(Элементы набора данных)
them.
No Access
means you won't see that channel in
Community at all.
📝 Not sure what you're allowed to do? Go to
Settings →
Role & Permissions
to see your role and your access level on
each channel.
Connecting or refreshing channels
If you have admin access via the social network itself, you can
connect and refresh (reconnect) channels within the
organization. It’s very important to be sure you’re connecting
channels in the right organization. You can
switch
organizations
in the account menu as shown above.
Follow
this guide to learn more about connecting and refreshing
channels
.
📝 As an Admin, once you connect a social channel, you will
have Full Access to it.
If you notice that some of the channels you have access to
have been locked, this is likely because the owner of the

### [ЗАДАЧА ДЛЯ РЕШЕНИЯ]
Представьте все строки выше в виде JSON-списка, где каждой строке соответствует отдельный строковый элемент, а пустые строки пропущены.

### [РЕЗУЛЬТАТ НИЖЕ]
[
  "them.",
  "No Access",
  "means you won't see that channel in",
  "Community at all.",
  "📝 Not sure what you're allowed to do? Go to",
  "Settings →",
  "Role & Permissions",
  "to see your role and your access level on",
  "each channel.",
  "Connecting or refreshing channels",
  "If you have admin access via the social network itself, you can",
  "connect and refresh (reconnect) channels within the",
  "organization. It’s very important to be sure you’re connecting",
  "channels in the right organization. You can",
  "switch",
  "organizations",
  "in the account menu as shown above.",
  "Follow",
  "this guide to learn more about connecting and refreshing",
  "channels",
  ".",
  "📝 As an Admin, once you connect a social channel, you will",
  "have Full Access to it.",
  "If you notice that some of the channels you have access to",
  "have been locked, this is likely because the owner of the"
]